Alarmed yet fascinated by the display, we backed toward midfield as the grackles flapped up from the last remaining relics of our opponents, some to perch on the Taunton bus, lining its fenders and roof, a row of hunched, silent spectators, while the rest ascended beyond the lights to join a vast, indistinct disturbance in the sky. Screams issued from the bleachers. Portions of the crowd were disintegrating, too, leaving patches of empty seats, and people pushed and clawed at one another, desperately trying to flee. I had in mind to do the same but was rooted to the spot, staring up into the toiling darkness above the field. It began to get close, stuffy, like when you pull a blanket over your head, and the reason for this soon came clear.

The disturbance above the field was a host of grackles, an unthinkable tonnage of feathers and hollow bones and stringy flesh — as they descended to the level of the lights, the air thickened with their sour smell. They descended farther, whirling and whirling, obscuring the lights so that they showed as dim, flickering suns through a water of black wings.

I could no longer see the sign on the Toddle House beyond the east end of the field, and this led me to believe that the flock had sealed us off from the world. Everyone in the bleachers had poured onto the grass. The pep band’s instruments were scattered about. Somebody had stepped on a French horn, crushing the bell. A cheerleader, Beth Pugh, crawled past, black hair striping her face, encaging her demented eyes — when I tried to help her, she slapped my arm away and screamed. People were on their knees, weeping and praying; some shielded their eyes and mouths against the droppings that fell, intermittently peeking at the grackles.

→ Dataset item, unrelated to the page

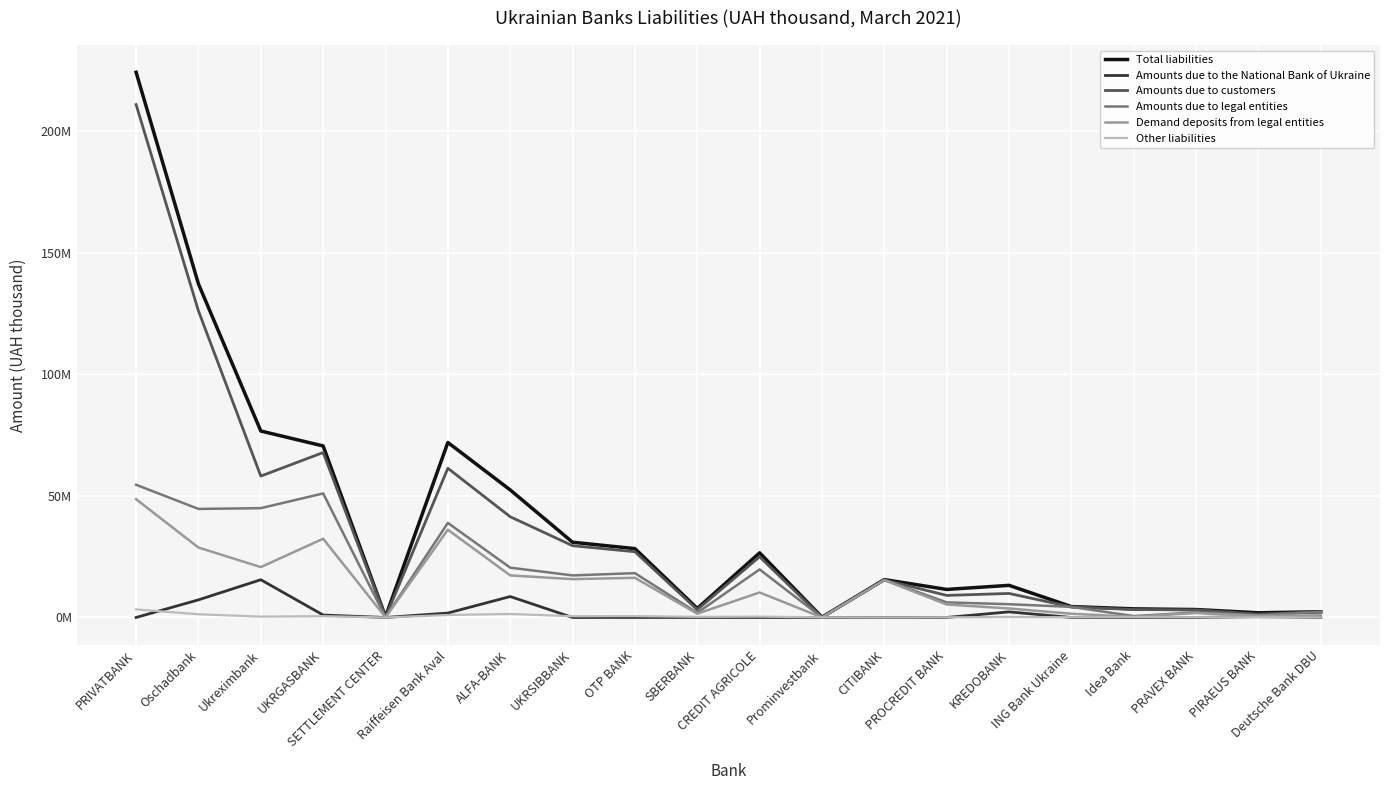

Which has a higher value, PIRAEUS BANK or SETTLEMENT CENTER?

PIRAEUS BANK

There must have been millions. They must have been stacked to the top of the sky in order to bring such a stench, such an oppressive presence. The great seething of their wings and the rusty chaos of their cries reduced the sounds of human terror to barely audible interruptions in an ocean of white noise. They descended lower yet, roofing the field with their swarming, swirling bodies, darkening the light, and I lay flat, my face buried in the grass, certain that I would be torn apart or crushed or carried off like Amy Carlysle’s daughter and dropped from a height.

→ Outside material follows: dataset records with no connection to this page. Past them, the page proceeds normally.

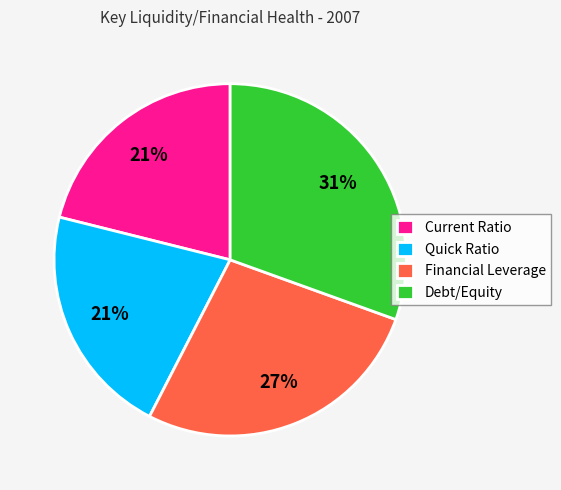

To the nearest percent, what portion does Current Ratio represent?

21%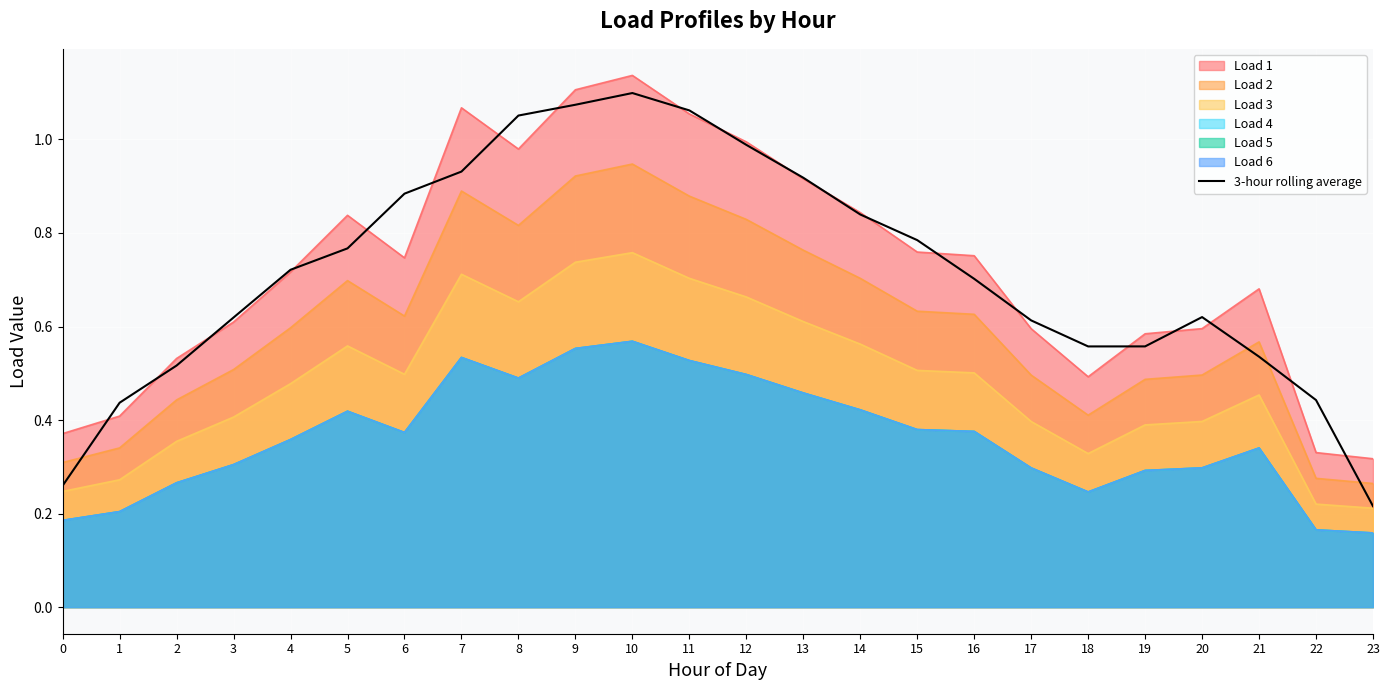

Where is the data nearest to the value 0?

23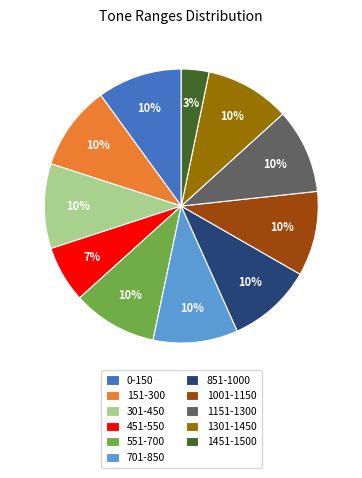

How many slices are in this pie chart?

11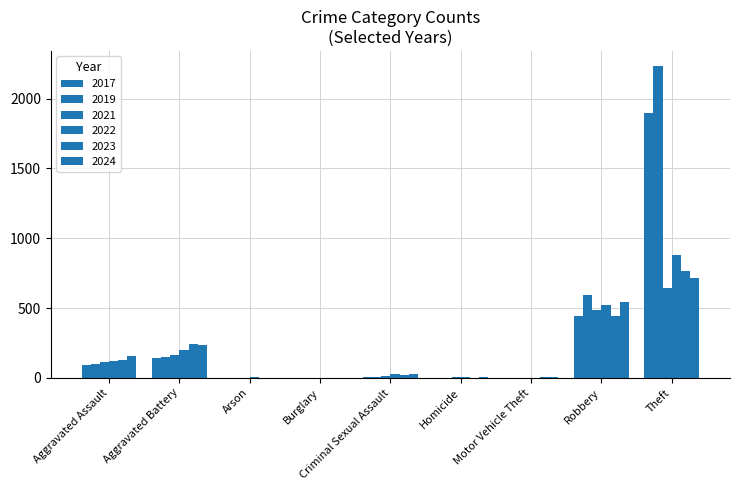

How many groups of bars are there?

9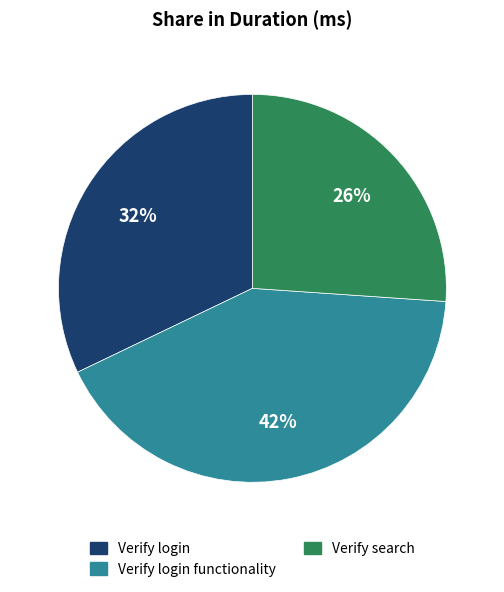

To the nearest percent, what is the difference between the Verify login functionality and Verify search slice percentages?

16%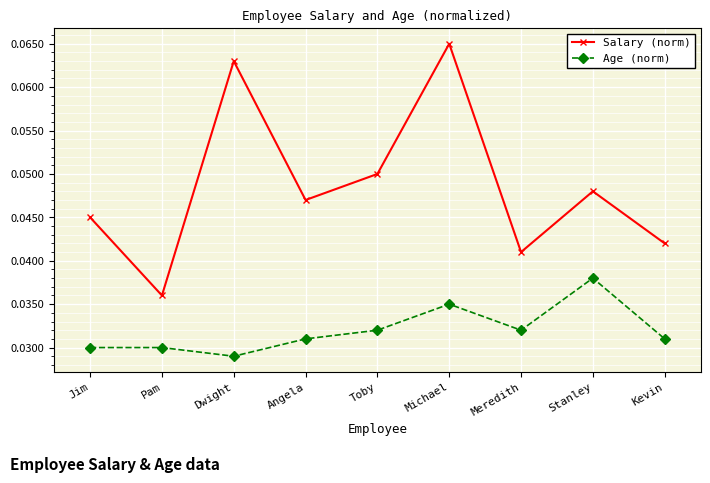

What is the label of the 6th point from the right?

Angela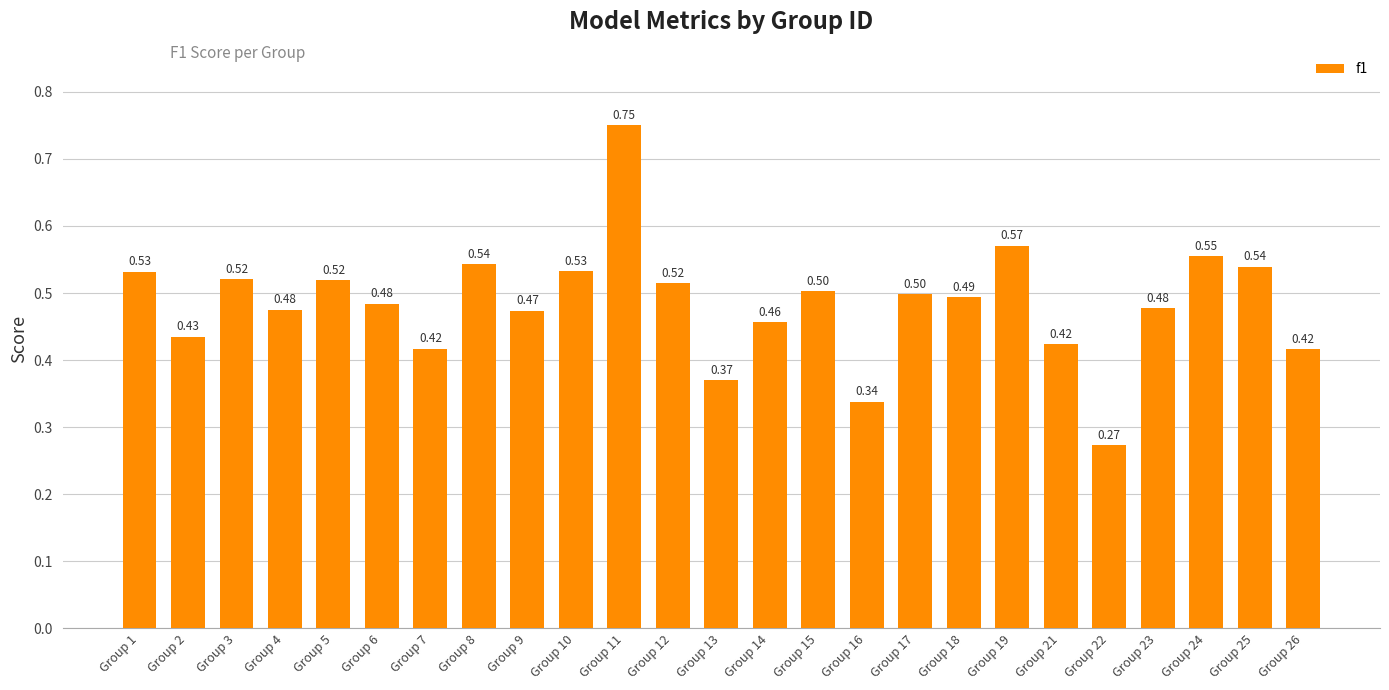

Which has a higher value, Group 26 or Group 18?

Group 18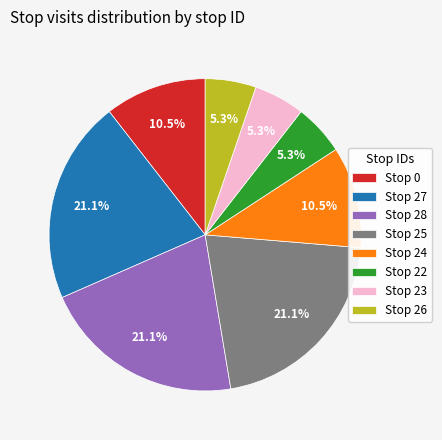

What portion of the pie excludes Stop 0?

89.5%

But when I looked again — after no more than a minute or two, I think — the flock had retreated beyond the tops of the light poles, and they continued their retreat, going beyond the range of sight and hearing until a mere handful were left swooping and curvetting overhead, and those few still perched atop the Taunton bus. Then the bus itself exploded, vanishing in a flurry of the purplish black wings and lemony eyes and cruel beaks that had composed its shape, and we were alone, less than a thousand of us, splattered with bird shit, terrified, wandering the field and searching for our loved ones. I had no one to look for other than Doyle, but I could find him nowhere.

We won the game by way of forfeit and lost in the regionals the week after by the same means. No one wanted to play, and despite some blah blah blahspouted by Coach Tuttle about how the dead would want us to soldier on in the face of tragedy, how events like this could define our lives, the team voted unanimously to accept a painless defeat.